The yearly homage to Cayman’s heritage, and celebration of all things pirate, has become a major attraction for tourists and a much-anticipated break from the routine for residents. Like Cayman, the essence of Pirates Week cannot be captured in a single phrase – it is a colorful and cordial blend of history, whimsy, revelry and community.

It presents a romanticized version of piracy’s golden age – thankfully long past. The real pirates, buccaneers and privateers who sailed these seas from the 1500s to the 1830s were an incorrigible lot. Their names struck terror in the hearts of their adversaries and victims: Sir Francis Drake, Henry Morgan, Blackbeard, Calico Jack Rackham and the “lady pirate” Anne Bonny.
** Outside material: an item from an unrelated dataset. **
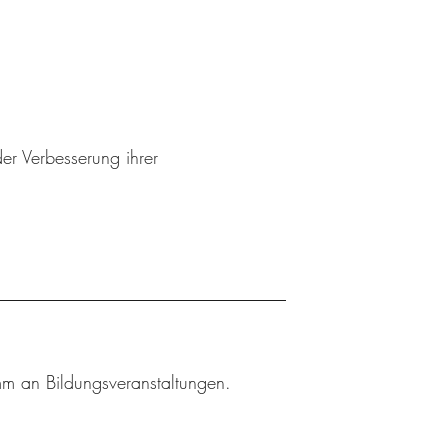
er Verbesserung ihrer
amm an Bildungsveranstaltungen.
We are content to see those dreaded monikers relegated to the labels of rum bottles, but there’s no harm in a little pirate-themed fun.

Once again, the festival committee has dreamed up a schedule that is as rich and vibrant as our islands, with events for children, families and more “adult oriented” fare. Movie pirates will mix with those wearing more historically accurate garb. Those wearing flip-flops and T-shirts mingle with buccaneers brandishing swords and eye patches.

There are sports competitions and music, food, theater and fun. And, of course, there is plenty of laughter, good food and merriment. This year, organizers are trying out a shortened schedule, shrinking the festival from 10 days to five, and consolidating Heritage Days into a one-day event in George Town.

Organizers have said they will see how this “Cliffs Notes” version plays out before deciding how to organize next year’s festivities. While it remains to be seen how this year’s revised schedule will play, in general, imagination and innovation are integral to keeping long-running events “fresh” and relevant.

Also key is retaining proven and popular core elements, including the traditional “pirates landing” and float parade which gets under way at 3 p.m. Saturday, Nov. 11, in downtown George Town. Of course, this year’s Pirates Week still includes major events such as the cardboard boat race, sea swim, Pooch Parade, street dances, children’s fun day and fireworks.

The festival kicks off in Grand Cayman on Thursday with Pirates Week happy hour, steel pan competition and street party downtown, and will end Monday, Nov. 13 with the traditional “Trial of the Pirates” and consolidated Heritage Days.

Those celebrations of Cayman culture, which had struggled with attendance at times in the past, will be presented in a combined event that should draw record crowds. Falling on Remembrance Day, most Cayman residents will be off from work and school. With a number of cruise ships scheduled to be in George Town harbor on the same day, this year’s combined event also presents a unique opportunity to introduce thousands of daytime visitors to Cayman’s history and culture.

So let us all come together to welcome our visitors, piratical and otherwise, and make this year’s Pirates Week a festival to remember. Anchors aweigh!